[Start of section]

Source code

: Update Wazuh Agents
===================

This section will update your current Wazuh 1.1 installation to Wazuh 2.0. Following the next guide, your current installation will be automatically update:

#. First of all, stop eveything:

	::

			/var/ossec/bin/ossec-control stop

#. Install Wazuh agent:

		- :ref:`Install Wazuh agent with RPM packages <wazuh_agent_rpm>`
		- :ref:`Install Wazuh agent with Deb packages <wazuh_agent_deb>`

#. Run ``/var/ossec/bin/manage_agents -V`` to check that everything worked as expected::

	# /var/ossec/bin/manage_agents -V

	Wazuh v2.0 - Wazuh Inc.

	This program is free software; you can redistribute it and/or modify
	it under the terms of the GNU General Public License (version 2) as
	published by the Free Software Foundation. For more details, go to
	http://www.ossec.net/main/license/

[End of section]
[Start of section]

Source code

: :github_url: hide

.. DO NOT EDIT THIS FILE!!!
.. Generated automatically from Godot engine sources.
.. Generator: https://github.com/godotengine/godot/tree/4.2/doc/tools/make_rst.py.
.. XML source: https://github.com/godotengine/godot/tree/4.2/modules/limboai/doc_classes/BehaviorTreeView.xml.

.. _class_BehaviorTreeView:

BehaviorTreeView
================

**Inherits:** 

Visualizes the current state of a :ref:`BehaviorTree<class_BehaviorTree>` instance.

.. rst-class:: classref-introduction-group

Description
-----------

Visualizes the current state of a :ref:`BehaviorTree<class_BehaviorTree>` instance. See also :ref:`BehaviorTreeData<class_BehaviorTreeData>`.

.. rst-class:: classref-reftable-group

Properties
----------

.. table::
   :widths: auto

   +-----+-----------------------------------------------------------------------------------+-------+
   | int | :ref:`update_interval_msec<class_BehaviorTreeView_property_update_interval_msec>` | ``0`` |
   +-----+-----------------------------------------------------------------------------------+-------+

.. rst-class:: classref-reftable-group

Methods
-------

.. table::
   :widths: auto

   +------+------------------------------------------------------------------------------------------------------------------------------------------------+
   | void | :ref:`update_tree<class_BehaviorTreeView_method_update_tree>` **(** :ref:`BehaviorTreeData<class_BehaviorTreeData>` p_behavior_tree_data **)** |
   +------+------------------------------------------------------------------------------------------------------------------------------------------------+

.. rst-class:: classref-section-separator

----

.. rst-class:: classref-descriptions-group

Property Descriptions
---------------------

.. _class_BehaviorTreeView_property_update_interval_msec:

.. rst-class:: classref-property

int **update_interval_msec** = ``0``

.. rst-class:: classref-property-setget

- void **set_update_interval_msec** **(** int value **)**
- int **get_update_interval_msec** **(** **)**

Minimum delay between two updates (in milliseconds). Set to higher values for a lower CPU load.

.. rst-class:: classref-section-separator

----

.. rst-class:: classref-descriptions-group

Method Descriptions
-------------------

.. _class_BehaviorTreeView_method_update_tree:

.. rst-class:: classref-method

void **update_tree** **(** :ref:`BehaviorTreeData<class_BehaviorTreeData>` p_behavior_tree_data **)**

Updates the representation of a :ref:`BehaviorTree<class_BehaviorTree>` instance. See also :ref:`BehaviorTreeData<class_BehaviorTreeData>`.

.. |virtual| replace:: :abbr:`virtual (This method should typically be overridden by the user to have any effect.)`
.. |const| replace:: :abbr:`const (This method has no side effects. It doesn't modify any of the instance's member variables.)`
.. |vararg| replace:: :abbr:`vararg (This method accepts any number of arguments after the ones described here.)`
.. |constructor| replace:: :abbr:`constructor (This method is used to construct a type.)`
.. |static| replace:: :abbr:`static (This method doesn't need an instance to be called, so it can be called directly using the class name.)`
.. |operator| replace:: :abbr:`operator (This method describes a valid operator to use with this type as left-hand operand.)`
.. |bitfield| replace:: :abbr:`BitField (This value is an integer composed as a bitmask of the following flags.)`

[End of section]

■ Work item ■
From the records above, print exactly the lines that run from the line with "void **update_tree** **(**" to the line with "(This value is", inclusive.

■ Your response ■
void **update_tree** **(** :ref:`BehaviorTreeData<class_BehaviorTreeData>` p_behavior_tree_data **)**

Updates the representation of a :ref:`BehaviorTree<class_BehaviorTree>` instance. See also :ref:`BehaviorTreeData<class_BehaviorTreeData>`.

.. |virtual| replace:: :abbr:`virtual (This method should typically be overridden by the user to have any effect.)`
.. |const| replace:: :abbr:`const (This method has no side effects. It doesn't modify any of the instance's member variables.)`
.. |vararg| replace:: :abbr:`vararg (This method accepts any number of arguments after the ones described here.)`
.. |constructor| replace:: :abbr:`constructor (This method is used to construct a type.)`
.. |static| replace:: :abbr:`static (This method doesn't need an instance to be called, so it can be called directly using the class name.)`
.. |operator| replace:: :abbr:`operator (This method describes a valid operator to use with this type as left-hand operand.)`
.. |bitfield| replace:: :abbr:`BitField (This value is an integer composed as a bitmask of the following flags.)`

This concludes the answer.